Unfortunately, laser beams could easily be adversely affected by atmospheric conditions, such as rain, fog, low clouds, and objects in the air, such a birds. Scientists and engineers suggested a number of novel schemes to protect the light from interference, including shielding it in metal tubes and using specially designed mirrors and thermal gas lenses to navigate around bends.
It took another major innovation, the development in the early 1970s of hair thin strands of encased glass, called fiber optic waveguides, before the laser could transmit telephone signals. Since then, optical fiber has increasingly become the medium of choice for telecommunications companies to transmit voice, data, and video.
Telecommunications, once largely electronic, today relies on photons, as tiny semiconductor lasers routinely transmit light pulses carrying billions of bits of information per second over glass fibers. Wavelength division multiplexing technology uses various wavelengths, or colors, of light to transmit trillions of bits simultaneously over a single fiber.
The potential for lasers developed faster in the field of medicine after Kumar Patel of Bell Labs in 1964 invented the carbon dioxide laser, which soon permitted surgeons to perform highly intricate surgery using photons, rather than scalpels, to both operate on and cauterize wounds. Lasers today can be inserted inside the body, performing operations that a few years ago were almost impossible to perform at little risk or discomfort to the patient. Shorter lasers are being used to weld detached retinas, and Arthur Ashkin's work has been used to stretch protein molecules to measure their strength.
Schawlow often comments admirably on the contributions that laser technology has made to medicine, while noting with relief that no death ray lasers have been developed yet that could be used as instruments of war.
Today, lasers are also used in a wide range of applications in medicine, manufacturing, the construction industry, surveying, consumer electronics, scientific instrumentation, and military systems. Literally billions of lasers are at work today. They range in size from tiny semiconductor devices no bigger than a grain of salt to high power instruments as large as an average living room.
They provide the energy that ignites a fusion reaction in isotopes of hydrogen, scan bar codes on produce in a supermarket, or provide the light source for Lucent Technologies high capacity telecommunications systems, they all operate according to the basic principles put forth by Schawlow and Townes at Bell Labs 40 year ago.
More high power lasers are used for cutting than for any other process. Lasers can cut a wide range of materials including ferrous and non ferrous metals, plastics, wood and ceramics.

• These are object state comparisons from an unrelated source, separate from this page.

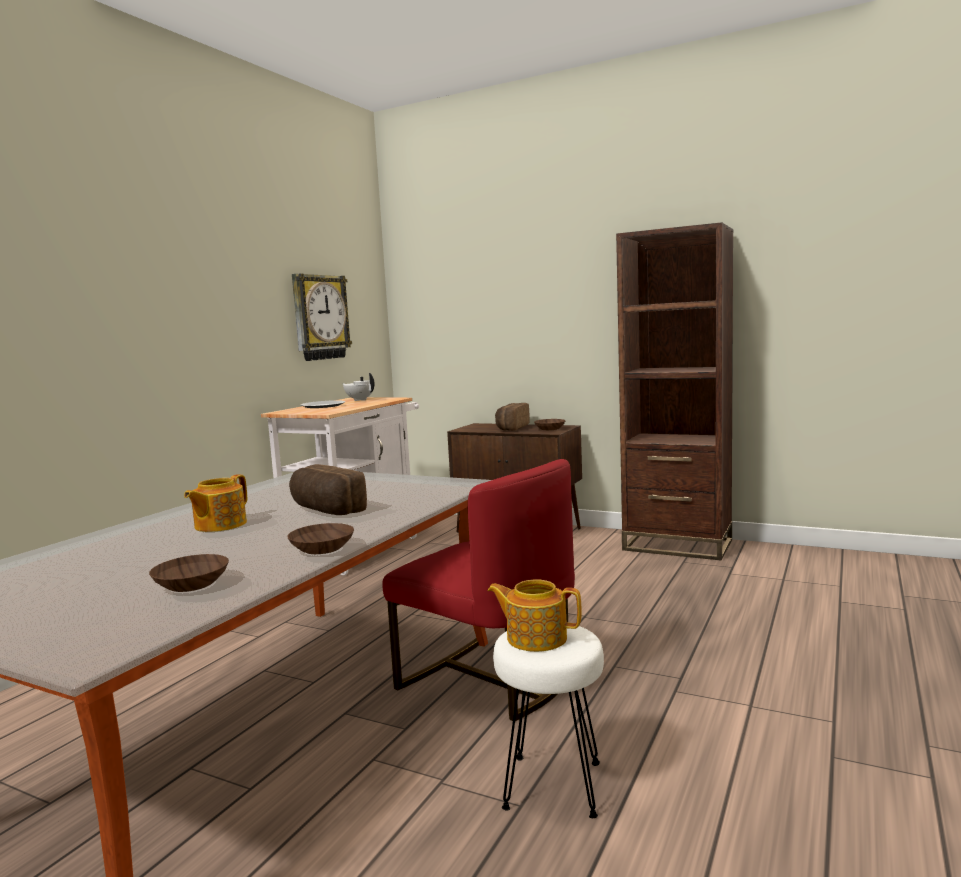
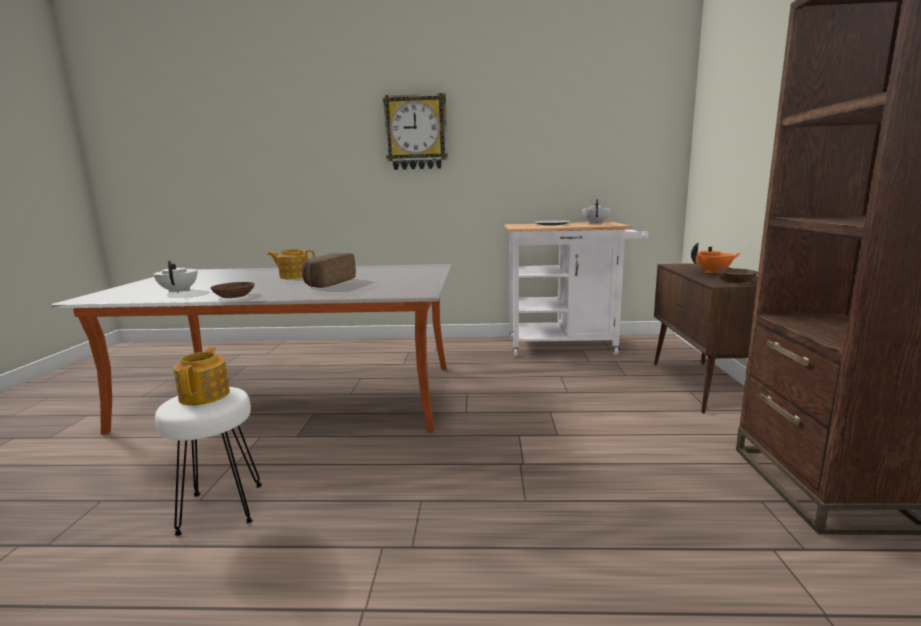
camera: 65 degrees right, 5 degrees up
(191, 584) = (179, 291): brown bowl -> white teapot
(319, 317) = (586, 149): wall clock -> wall clock (416, 133)
(489, 681) = (370, 448): red chair -> none
(511, 427) = (713, 272): bread -> orange teapot

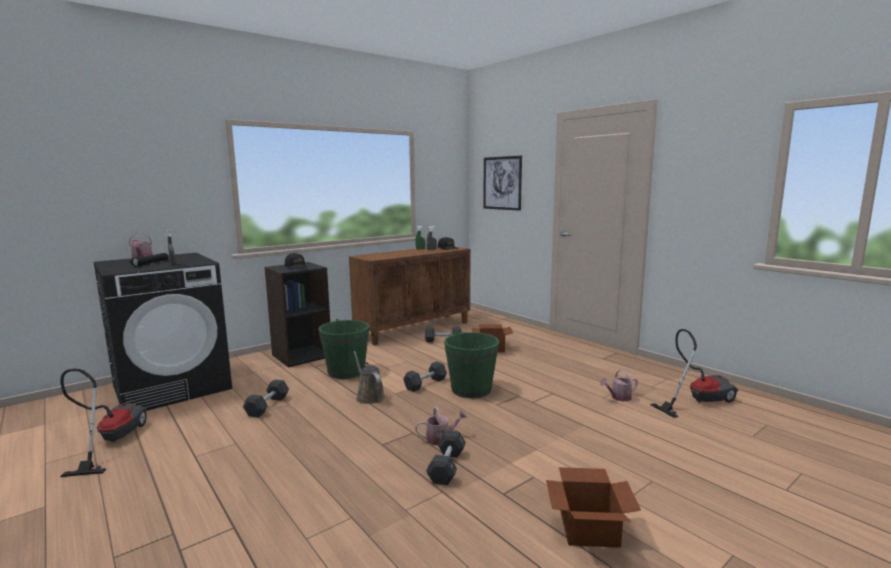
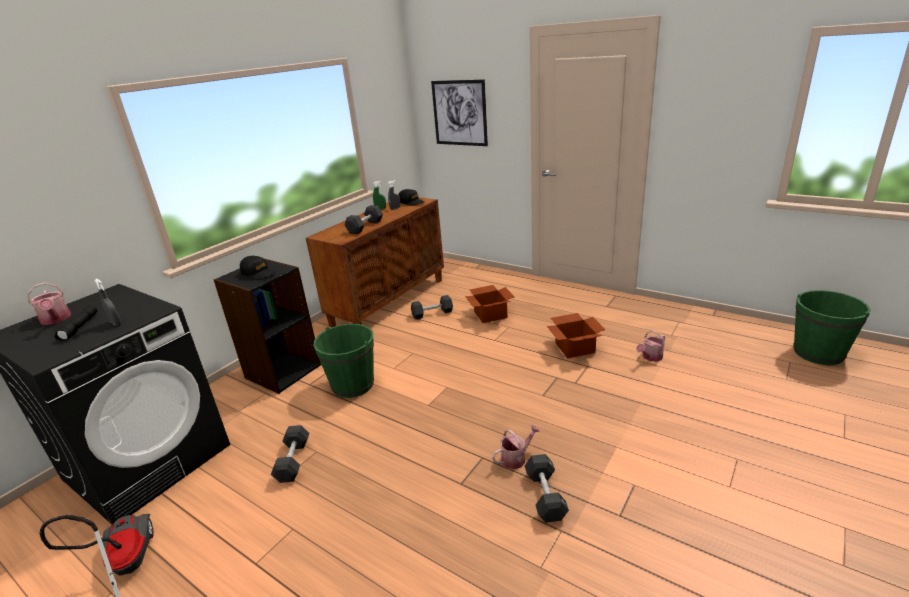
camera: 15 degrees left, 15 degrees up
(369, 396) = (402, 416): brown watering can -> none
(425, 384) = (452, 383): black dumbbell -> black dumbbell (365, 227)
(471, 389) = (505, 380): green bucket -> green bucket (818, 353)
(589, 527) = (718, 534): cardboard box -> cardboard box (575, 347)
(697, 400) = (719, 344): vacuum cleaner -> none

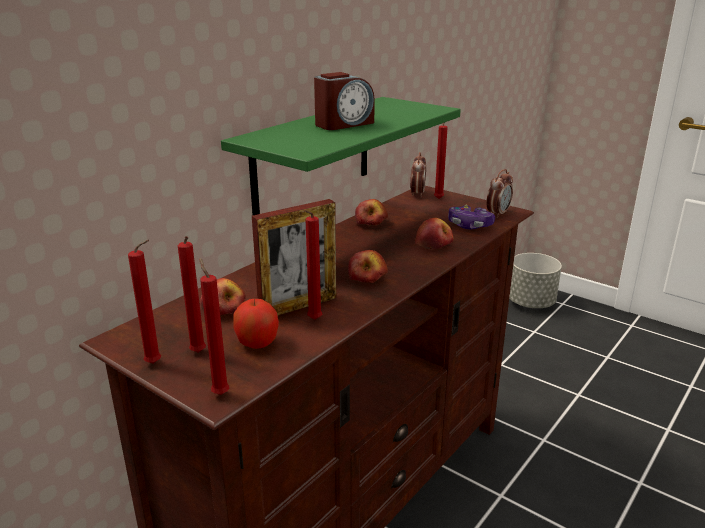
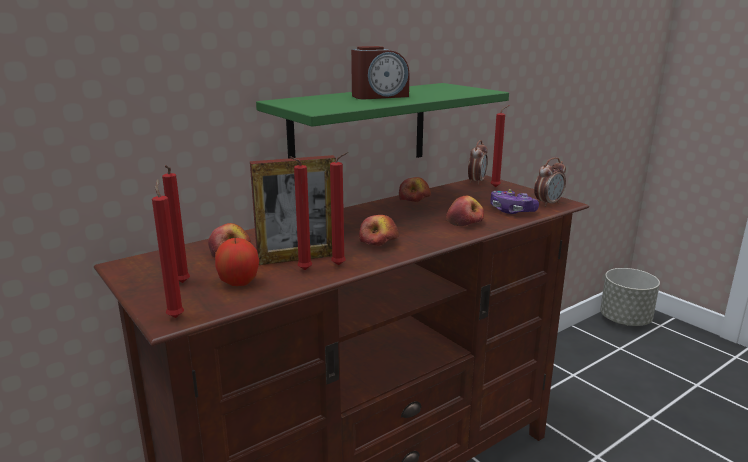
camera: 15 degrees right, 5 degrees down
(156, 363) = (141, 287): red candle -> red candle (340, 265)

A focused laser beam is used to melt or chemically degrade the material being cut. The process uses an assist gas jet to remove the molten material or to react chemically with the material to produce additional thermal energy.
Laser welding is a fast growing application area for industrial CO2 and Nd:YAG lasers. Owing to the high energy density of the laser beam, laser welding is a low heat input process compared to conventional arc welding and results in deep penetration and low distortion welds. The laser beam is focused on the materials to be welded and the process is generally autogenous, requiring no additional filler material. A shielding gas is normally needed to protect the welding pool from oxidation and the choice of this shielding gas can have a significant effect on both the weld quality and the process productivity.
Helium is the preferred shielding gas for CO2 laser welding. Because it has a high ionization potential it reduces plasma formation which in turn allows greater penetration resulting in superior welds with most metallic materials. For specialised applications, shielding gas mixtures may give enhanced performance.